The association is composed of about 80 business owners, managers and Tisbury residents who work to sustain a vital business environment in the town.
Ms. Braasch is the owner of the Bunch of Grapes bookstore. She took over as president of the business association last year when Pat Gregory, the owner of Educomp, stepped down.
“I thought it was important and I still do,” said Ms. Braasch told the Gazette on Tuesday. “It’s a group of business owners who really want Tisbury to thrive. The goal is to enhance the quality of life for business here in Vineyard Haven.”
She said the association mainly wanted to organize events to invite more customers into downtown, such as the two summer art strolls on Main Street and the Columbus day weekend sidewalk sale.
But she said the administrative duties that came with the presidency were difficult to balance with her own business and personal life.
“We are all stretched in so many different ways and have big jobs,” she said. “Nobody understands that better than I do.”
Ms. Braasch said she still wants to support and be part of the association if it continues to exist.
Kerry Quinlan-Potter, owner of The Collection and an association board member, said she was disappointed and discouraged at the apparent waning interest in the association.
“There was not a tremendous amount of enthusiasm or good reception to the association,” she said. “It’s really frustrating . . . I’m not sure why or what the missing link is, but we are struggling.”
In the past the association has organized a Halloween parade down Main street and a Christmas celebration in town, but Ms. Braasch said neither will take place this year.
In her email Ms. Braasch urged members of the association to continue the tradition of handing out candy to children on Halloween. “If parents want to parade down Main street that’s great, but they’ll have to organize it themselves,” Ms. Braasch wrote. “There will be no Christmas in Vineyard Haven organized by the TBA unless someone comes forward to take over the position and organize the event.”
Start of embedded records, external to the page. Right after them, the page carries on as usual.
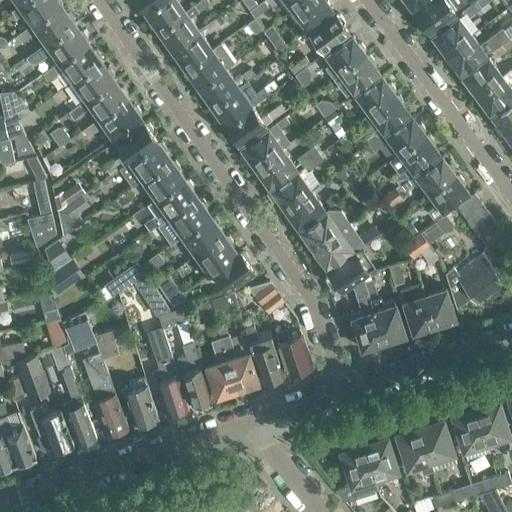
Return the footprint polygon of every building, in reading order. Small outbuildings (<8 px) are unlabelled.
[(24,11),(33,23),(61,3),(60,1),(60,0),(25,0),(19,4),(12,10),(17,17),(24,11)] [(141,9),(144,9),(145,10),(159,0),(137,0),(138,0),(137,3),(141,9)] [(157,28),(158,29),(185,10),(178,0),(159,0),(145,10),(151,19),(150,22),(154,28),(157,28)] [(199,0),(191,6),(196,13),(210,3),(207,0),(199,0)] [(242,0),(249,10),(258,4),(254,0),(242,0)] [(249,10),(254,17),(268,6),(263,0),(258,4),(249,10)] [(286,0),(293,9),(304,0),(286,0)] [(304,0),(293,9),(306,27),(332,7),(326,0),(304,0)] [(423,0),(403,0),(407,0),(412,8),(423,0)] [(424,23),(429,31),(455,12),(454,10),(467,0),(466,0),(465,0),(463,2),(462,0),(431,0),(415,12),(417,15),(417,18),(421,23),(424,23)] [(481,8),(475,0),(474,0),(462,9),(468,18),(481,8)] [(61,3),(33,23),(46,42),(75,21),(74,20),(75,17),(71,11),(67,11),(61,3)] [(170,46),(172,48),(199,29),(190,17),(196,13),(191,6),(185,10),(158,29),(164,37),(163,40),(167,46),(170,46)] [(345,20),(341,15),(338,15),(335,11),(309,31),(323,50),(349,30),(344,24),(345,20)] [(205,25),(210,32),(223,22),(218,15),(205,25)] [(446,53),(472,34),(458,16),(432,35),(439,43),(438,47),(442,52),(445,52),(446,53)] [(253,31),(257,32),(262,28),(255,18),(247,23),(253,31)] [(51,50),(59,61),(88,40),(87,39),(88,36),(84,30),(80,30),(75,21),(46,42),(26,56),(30,61),(34,62),(51,50)] [(273,25),(265,30),(278,50),(287,44),(273,25)] [(21,42),(32,34),(27,27),(16,35),(21,42)] [(181,66),(184,66),(185,67),(212,48),(199,29),(172,48),(178,57),(177,60),(181,66)] [(490,48),(492,50),(501,43),(510,37),(505,30),(488,42),(486,39),(480,44),(472,34),(446,53),(447,55),(447,58),(451,64),(454,64),(459,71),(490,48)] [(326,54),(340,72),(366,52),(365,52),(366,48),(362,43),(359,43),(352,34),(326,54)] [(511,35),(501,43),(492,50),(497,57),(506,49),(505,48),(511,42),(511,35)] [(65,68),(72,79),(101,59),(100,58),(101,54),(97,49),(94,48),(88,40),(59,61),(43,72),(48,80),(65,68)] [(192,77),(198,86),(225,66),(233,61),(219,43),(212,48),(185,67),(187,69),(186,72),(189,78),(192,77)] [(315,50),(291,68),(295,75),(320,56),(315,50)] [(366,52),(340,72),(353,90),(379,70),(374,64),(374,60),(371,55),(367,55),(366,52)] [(502,74),(488,56),(462,75),(468,83),(468,87),(472,92),(475,92),(476,93),(502,74)] [(72,79),(86,98),(115,78),(114,77),(114,73),(110,67),(107,67),(101,59),(72,79)] [(309,65),(296,75),(304,86),(310,81),(310,67),(309,65)] [(205,95),(212,104),(239,85),(245,81),(240,74),(234,78),(225,66),(198,86),(199,86),(198,90),(202,95),(205,95)] [(240,74),(245,81),(256,73),(251,66),(240,74)] [(502,75),(502,74),(476,93),(477,95),(476,98),(480,104),(484,104),(489,111),(511,94),(511,87),(510,85),(511,82),(511,71),(510,69),(502,75)] [(356,94),(370,112),(395,92),(396,88),(392,83),(388,83),(382,74),(356,94)] [(91,105),(99,117),(128,97),(127,95),(128,92),(123,86),(120,85),(115,78),(86,98),(69,110),(74,117),(91,105)] [(265,85),(269,91),(278,85),(273,79),(265,85)] [(218,114),(225,123),(252,104),(239,85),(212,104),(212,106),(211,109),(215,114),(218,114)] [(264,85),(253,93),(258,100),(269,92),(264,85)] [(0,98),(4,115),(26,105),(16,91),(0,92),(0,98)] [(395,92),(370,112),(383,130),(409,110),(404,103),(404,100),(401,95),(397,95),(395,92)] [(133,104),(128,97),(99,117),(113,136),(142,116),(140,114),(141,110),(137,105),(133,104)] [(316,103),(324,114),(335,106),(331,100),(320,100),(316,103)] [(506,133),(511,128),(511,100),(492,115),(498,123),(497,126),(501,131),(505,132),(506,133)] [(286,109),(280,102),(267,111),(272,119),(286,109)] [(260,116),(252,104),(225,123),(226,124),(225,127),(229,133),(232,133),(238,142),(272,119),(267,111),(260,116)] [(14,137),(25,134),(17,118),(30,110),(26,105),(4,115),(4,116),(8,138),(9,138),(14,137)] [(334,108),(324,115),(330,123),(340,116),(334,108)] [(275,123),(280,130),(293,120),(288,113),(275,123)] [(4,115),(0,115),(0,138),(8,137),(4,116),(4,115)] [(386,134),(399,152),(425,133),(425,132),(425,128),(422,123),(418,123),(412,115),(386,134)] [(111,172),(119,166),(158,139),(152,130),(153,127),(149,122),(145,121),(144,120),(115,140),(124,152),(105,165),(111,172)] [(339,136),(345,131),(337,120),(331,124),(339,136)] [(93,121),(83,129),(88,136),(98,128),(93,121)] [(63,126),(58,125),(50,131),(60,145),(71,137),(63,126)] [(255,166),(282,146),(268,127),(241,146),(247,155),(246,158),(251,164),(254,164),(255,166)] [(374,129),(365,136),(370,143),(380,136),(374,129)] [(427,134),(425,133),(399,152),(390,159),(399,172),(400,173),(405,170),(408,173),(439,151),(434,144),(434,140),(430,135),(427,134)] [(14,137),(18,154),(33,151),(25,134),(14,137)] [(385,143),(380,136),(370,143),(375,150),(385,143)] [(0,159),(1,163),(14,160),(9,138),(8,138),(0,139),(0,159)] [(119,166),(133,185),(142,178),(171,158),(165,150),(166,146),(162,140),(158,140),(158,139),(119,166)] [(300,155),(305,162),(324,149),(319,141),(300,155)] [(296,166),(282,146),(255,166),(256,167),(255,170),(259,176),(262,176),(269,185),(296,166)] [(284,207),(311,188),(319,182),(310,170),(329,156),(324,149),(305,162),(306,164),(271,189),(277,197),(276,199),(280,205),(283,205),(284,207)] [(416,174),(429,192),(455,173),(454,171),(455,168),(451,163),(448,162),(442,155),(416,174)] [(142,178),(156,197),(184,176),(178,168),(179,164),(175,159),(172,159),(171,158),(142,178)] [(343,166),(335,171),(341,179),(348,173),(343,166)] [(394,175),(400,183),(410,176),(408,173),(405,170),(400,173),(399,172),(394,175)] [(455,173),(429,192),(443,210),(469,191),(463,183),(464,180),(460,175),(457,175),(455,173)] [(146,222),(150,229),(169,216),(198,195),(192,187),(193,184),(189,178),(185,178),(184,176),(156,197),(147,203),(155,215),(146,222)] [(410,176),(400,183),(405,190),(415,182),(410,176)] [(35,179),(39,211),(53,209),(48,177),(35,179)] [(368,182),(357,190),(366,204),(378,196),(368,182)] [(324,207),(311,188),(284,207),(285,208),(284,211),(289,218),(292,218),(297,225),(324,207)] [(57,210),(66,204),(62,189),(54,195),(57,210)] [(401,199),(393,189),(383,196),(391,207),(401,199)] [(339,196),(335,191),(325,198),(329,203),(339,196)] [(457,205),(464,215),(482,202),(474,191),(457,205)] [(169,216),(182,235),(211,214),(205,206),(206,202),(202,197),(199,196),(198,195),(169,216)] [(82,221),(69,202),(66,204),(57,210),(63,234),(82,221)] [(489,211),(482,202),(464,215),(472,225),(489,211)] [(349,222),(341,210),(328,209),(300,229),(306,237),(305,240),(309,246),(312,246),(313,247),(339,229),(349,222)] [(472,225),(479,234),(496,221),(489,211),(472,225)] [(27,217),(37,245),(56,232),(51,212),(27,217)] [(211,214),(182,235),(196,253),(225,233),(219,225),(220,222),(216,216),(212,215),(211,214)] [(435,221),(420,232),(429,242),(443,232),(435,221)] [(487,245),(504,231),(496,221),(479,234),(487,245)] [(352,240),(357,247),(378,232),(373,225),(352,240)] [(352,247),(339,229),(313,247),(314,249),(313,252),(317,258),(320,258),(326,266),(352,247)] [(412,258),(429,244),(420,232),(402,246),(412,258)] [(209,272),(212,270),(238,252),(237,251),(232,244),(233,240),(229,234),(226,234),(225,233),(196,253),(209,272)] [(44,247),(53,270),(66,260),(72,256),(59,237),(44,247)] [(421,251),(431,264),(438,258),(428,245),(421,251)] [(242,251),(240,249),(237,251),(238,252),(212,270),(226,289),(254,269),(248,260),(249,257),(245,251),(242,251)] [(341,287),(342,289),(375,266),(364,250),(357,250),(329,270),(335,278),(334,281),(338,287),(341,287)] [(158,252),(143,263),(149,272),(164,261),(158,252)] [(504,282),(486,257),(483,252),(457,271),(454,266),(445,273),(456,307),(472,296),(476,302),(504,282)] [(79,278),(66,260),(53,270),(47,274),(50,288),(53,297),(79,278)] [(137,262),(114,278),(121,288),(144,272),(137,262)] [(388,265),(394,285),(403,282),(396,262),(388,265)] [(168,273),(156,281),(170,300),(181,292),(168,273)] [(369,294),(370,299),(384,341),(405,334),(394,299),(382,303),(380,296),(378,297),(372,279),(364,281),(369,294)] [(269,281),(249,286),(262,303),(277,291),(269,281)] [(356,284),(360,296),(369,294),(364,281),(356,284)] [(421,283),(400,289),(413,331),(422,328),(425,330),(431,328),(432,325),(436,324),(439,326),(444,324),(446,321),(456,318),(446,287),(424,293),(421,283)] [(171,310),(154,286),(142,295),(157,314),(159,313),(171,310)] [(53,297),(50,288),(38,291),(45,320),(60,317),(53,297)] [(173,305),(189,300),(183,291),(181,292),(170,300),(173,305)] [(209,298),(213,312),(238,304),(234,291),(209,298)] [(262,303),(269,312),(284,300),(277,291),(262,303)] [(355,326),(362,348),(384,341),(370,299),(369,294),(360,296),(361,298),(357,299),(360,310),(351,313),(351,316),(349,318),(352,325),(355,326)] [(0,299),(0,309),(8,307),(6,298),(4,299),(0,299)] [(197,318),(193,303),(183,306),(187,317),(188,321),(197,318)] [(171,310),(159,313),(163,325),(187,317),(183,306),(171,310)] [(229,333),(225,323),(217,325),(220,336),(229,333)] [(120,343),(132,340),(127,324),(114,328),(120,343)] [(279,377),(280,374),(284,373),(274,341),(270,331),(258,335),(254,324),(245,327),(247,333),(253,351),(262,380),(272,377),(274,378),(279,377)] [(122,350),(114,327),(96,333),(104,356),(122,350)] [(64,343),(66,351),(97,340),(93,328),(68,341),(64,343)] [(309,368),(308,365),(312,364),(302,332),(289,337),(286,328),(275,332),(288,372),(296,369),(296,372),(309,368)] [(68,341),(64,329),(49,334),(53,347),(64,343),(68,341)] [(1,330),(0,330),(0,358),(0,359),(19,355),(28,351),(26,339),(5,344),(1,330)] [(229,334),(220,337),(237,388),(246,385),(248,387),(253,386),(253,383),(258,381),(249,352),(253,351),(247,333),(231,338),(229,334)] [(237,388),(220,337),(211,340),(218,361),(206,365),(216,395),(219,394),(220,396),(230,393),(229,391),(237,388)] [(177,355),(181,371),(192,403),(195,402),(199,403),(203,402),(205,399),(211,397),(193,338),(181,342),(185,352),(177,355)] [(51,349),(40,353),(45,366),(56,362),(51,349)] [(108,433),(128,426),(101,350),(84,356),(99,397),(95,398),(108,433)] [(37,352),(17,359),(30,398),(51,390),(37,352)] [(157,380),(168,413),(189,407),(173,357),(168,358),(169,362),(164,364),(168,377),(157,380)] [(67,412),(78,442),(97,436),(72,367),(66,369),(68,373),(64,374),(76,408),(67,412)] [(7,380),(14,399),(24,395),(18,377),(7,380)] [(129,403),(136,423),(158,416),(147,383),(131,389),(129,384),(121,387),(127,403),(129,403)] [(476,408),(486,442),(509,434),(499,401),(496,401),(495,397),(480,402),(481,406),(476,408)] [(0,421),(15,462),(36,456),(19,409),(6,414),(2,403),(0,403),(0,421)] [(46,431),(52,451),(74,444),(61,409),(45,415),(41,405),(29,409),(39,434),(46,431)] [(489,451),(486,442),(476,408),(471,410),(469,405),(454,410),(455,414),(453,415),(460,437),(466,458),(489,451)] [(425,424),(420,426),(431,459),(453,452),(443,418),(440,419),(439,415),(424,420),(425,424)] [(0,467),(15,462),(0,421),(0,467)] [(433,468),(431,459),(420,426),(415,427),(413,423),(398,428),(399,432),(397,433),(408,467),(420,463),(423,471),(433,468)] [(364,443),(375,477),(398,470),(387,436),(384,437),(383,433),(368,437),(369,442),(364,443)] [(378,489),(375,477),(364,443),(359,445),(357,441),(342,445),(344,450),(341,451),(347,469),(342,471),(347,485),(336,488),(345,499),(378,489)] [(508,471),(497,474),(500,486),(511,482),(508,471)] [(500,486),(497,474),(486,478),(489,489),(500,486)] [(452,488),(441,492),(445,503),(456,500),(452,488)] [(445,503),(441,492),(430,495),(433,507),(445,503)] [(494,511),(507,511),(502,501),(491,506),(494,511)]
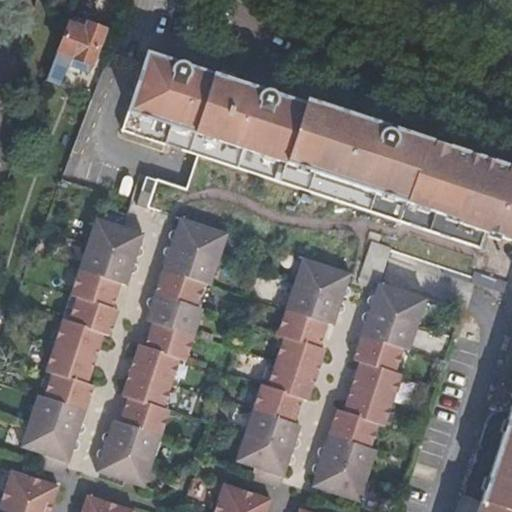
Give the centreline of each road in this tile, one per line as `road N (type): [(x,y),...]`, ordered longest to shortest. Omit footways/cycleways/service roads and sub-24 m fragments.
road 1 (residential): [(193,0),(244,16),(297,57),(511,125)]
road 2 (residential): [(511,66),(307,0)]
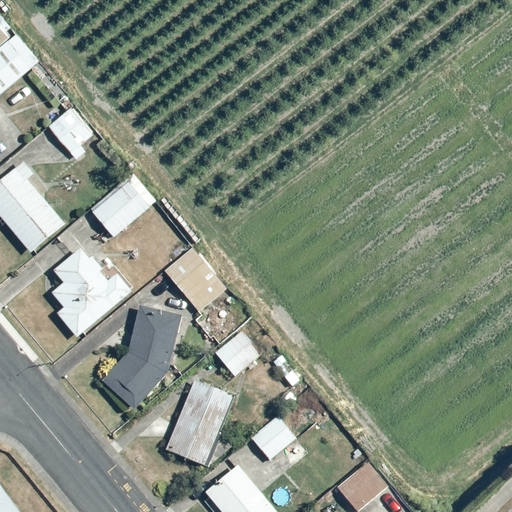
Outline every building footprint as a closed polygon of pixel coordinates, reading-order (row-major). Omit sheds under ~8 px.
[(0,27),(0,44),(9,38),(0,27)] [(0,94),(39,63),(16,35),(0,48),(0,94)] [(93,135),(70,108),(48,127),(71,153),(93,135)] [(0,180),(0,216),(30,252),(64,224),(27,180),(34,174),(23,162),(0,180)] [(129,182),(93,211),(113,237),(150,207),(129,182)] [(192,248),(165,271),(198,312),(226,289),(192,248)] [(56,313),(76,337),(131,291),(117,274),(108,281),(80,249),(53,271),(63,283),(50,293),(63,307),(56,313)] [(128,353),(103,380),(134,409),(169,372),(182,316),(139,306),(128,353)] [(242,331),(216,353),(235,376),(261,354),(242,331)] [(167,450),(209,466),(237,395),(195,378),(167,450)] [(270,459),(296,438),(278,416),(252,437),(270,459)] [(367,462),(338,487),(358,511),(387,486),(367,462)] [(205,493),(220,511),(276,511),(238,465),(205,493)] [(25,511),(0,475),(0,511),(25,511)]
Ms. Quinlan-Potter moved into her Main street business last spring and had planned to stay open year-round, but closed her shop in the middle of February due to low sales. This year she is taking her merchandise to a store in Newburyport for the winter and will re-open in Vineyard Haven in the spring.
“We want people to know we are here and have all these unique, special attractions,” said Ms. Quinlan-Potter. “But it’s going to take a little more organization and dedication.”